MATERIAL PROVIDED Block Start

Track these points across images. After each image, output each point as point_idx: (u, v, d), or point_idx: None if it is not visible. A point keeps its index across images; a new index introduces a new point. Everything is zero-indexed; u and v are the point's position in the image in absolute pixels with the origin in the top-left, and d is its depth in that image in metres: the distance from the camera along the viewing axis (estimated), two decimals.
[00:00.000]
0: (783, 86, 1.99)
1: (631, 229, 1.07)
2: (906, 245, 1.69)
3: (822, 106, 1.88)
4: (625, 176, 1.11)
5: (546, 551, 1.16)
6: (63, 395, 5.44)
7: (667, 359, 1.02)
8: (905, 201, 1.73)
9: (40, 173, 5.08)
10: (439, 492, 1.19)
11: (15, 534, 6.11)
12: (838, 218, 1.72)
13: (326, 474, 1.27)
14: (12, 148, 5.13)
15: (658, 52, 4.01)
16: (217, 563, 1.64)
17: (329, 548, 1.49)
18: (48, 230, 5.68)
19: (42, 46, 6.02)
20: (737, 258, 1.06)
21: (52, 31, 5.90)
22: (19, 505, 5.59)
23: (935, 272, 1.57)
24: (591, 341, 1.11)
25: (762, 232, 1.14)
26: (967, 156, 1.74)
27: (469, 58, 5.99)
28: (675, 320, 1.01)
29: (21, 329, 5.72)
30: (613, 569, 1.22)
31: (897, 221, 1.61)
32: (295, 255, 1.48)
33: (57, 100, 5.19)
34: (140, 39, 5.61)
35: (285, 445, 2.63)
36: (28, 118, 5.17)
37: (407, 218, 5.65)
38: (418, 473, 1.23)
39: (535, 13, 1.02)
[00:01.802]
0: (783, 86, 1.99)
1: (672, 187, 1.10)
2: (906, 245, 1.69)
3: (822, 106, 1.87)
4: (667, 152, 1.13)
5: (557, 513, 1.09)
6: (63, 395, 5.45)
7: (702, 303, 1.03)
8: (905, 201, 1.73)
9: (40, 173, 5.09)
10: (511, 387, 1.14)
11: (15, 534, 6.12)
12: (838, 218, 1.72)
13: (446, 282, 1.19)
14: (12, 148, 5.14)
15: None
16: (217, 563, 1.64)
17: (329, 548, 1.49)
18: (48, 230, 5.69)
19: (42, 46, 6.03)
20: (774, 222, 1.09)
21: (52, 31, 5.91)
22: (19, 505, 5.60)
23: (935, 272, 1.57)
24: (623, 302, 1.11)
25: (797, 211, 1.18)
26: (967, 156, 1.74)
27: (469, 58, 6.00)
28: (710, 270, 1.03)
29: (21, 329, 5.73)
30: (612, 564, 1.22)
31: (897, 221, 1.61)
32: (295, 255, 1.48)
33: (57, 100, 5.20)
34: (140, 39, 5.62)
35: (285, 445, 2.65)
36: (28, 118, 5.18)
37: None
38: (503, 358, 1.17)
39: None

MATERIAL PROVIDED Block End

BRIEF
Every entry needs to be copied again exactly.

SOLUTION TO THE PROBLEM
Track these points across images. After each image, output each point as point_idx: (u, v, d), or point_idx: None if it is not visible. A point keeps its index across images; a new index introduces a new point. Everything is zero-indexed; u and v are the point's position in the image in absolute pixels with the origin in the top-left, and d is its depth in that image in metres: the distance from the camera along the viewing axis (estimated), two decimals.
[00:00.000]
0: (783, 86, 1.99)
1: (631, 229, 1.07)
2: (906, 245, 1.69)
3: (822, 106, 1.88)
4: (625, 176, 1.11)
5: (546, 551, 1.16)
6: (63, 395, 5.44)
7: (667, 359, 1.02)
8: (905, 201, 1.73)
9: (40, 173, 5.08)
10: (439, 492, 1.19)
11: (15, 534, 6.11)
12: (838, 218, 1.72)
13: (326, 474, 1.27)
14: (12, 148, 5.13)
15: (658, 52, 4.01)
16: (217, 563, 1.64)
17: (329, 548, 1.49)
18: (48, 230, 5.68)
19: (42, 46, 6.02)
20: (737, 258, 1.06)
21: (52, 31, 5.90)
22: (19, 505, 5.59)
23: (935, 272, 1.57)
24: (591, 341, 1.11)
25: (762, 232, 1.14)
26: (967, 156, 1.74)
27: (469, 58, 5.99)
28: (675, 320, 1.01)
29: (21, 329, 5.72)
30: (613, 569, 1.22)
31: (897, 221, 1.61)
32: (295, 255, 1.48)
33: (57, 100, 5.19)
34: (140, 39, 5.61)
35: (285, 445, 2.63)
36: (28, 118, 5.17)
37: (407, 218, 5.65)
38: (418, 473, 1.23)
39: (535, 13, 1.02)
[00:01.802]
0: (783, 86, 1.99)
1: (672, 187, 1.10)
2: (906, 245, 1.69)
3: (822, 106, 1.87)
4: (667, 152, 1.13)
5: (557, 513, 1.09)
6: (63, 395, 5.45)
7: (702, 303, 1.03)
8: (905, 201, 1.73)
9: (40, 173, 5.09)
10: (511, 387, 1.14)
11: (15, 534, 6.12)
12: (838, 218, 1.72)
13: (446, 282, 1.19)
14: (12, 148, 5.14)
15: None
16: (217, 563, 1.64)
17: (329, 548, 1.49)
18: (48, 230, 5.69)
19: (42, 46, 6.03)
20: (774, 222, 1.09)
21: (52, 31, 5.91)
22: (19, 505, 5.60)
23: (935, 272, 1.57)
24: (623, 302, 1.11)
25: (797, 211, 1.18)
26: (967, 156, 1.74)
27: (469, 58, 6.00)
28: (710, 270, 1.03)
29: (21, 329, 5.73)
30: (612, 564, 1.22)
31: (897, 221, 1.61)
32: (295, 255, 1.48)
33: (57, 100, 5.20)
34: (140, 39, 5.62)
35: (285, 445, 2.65)
36: (28, 118, 5.18)
37: None
38: (503, 358, 1.17)
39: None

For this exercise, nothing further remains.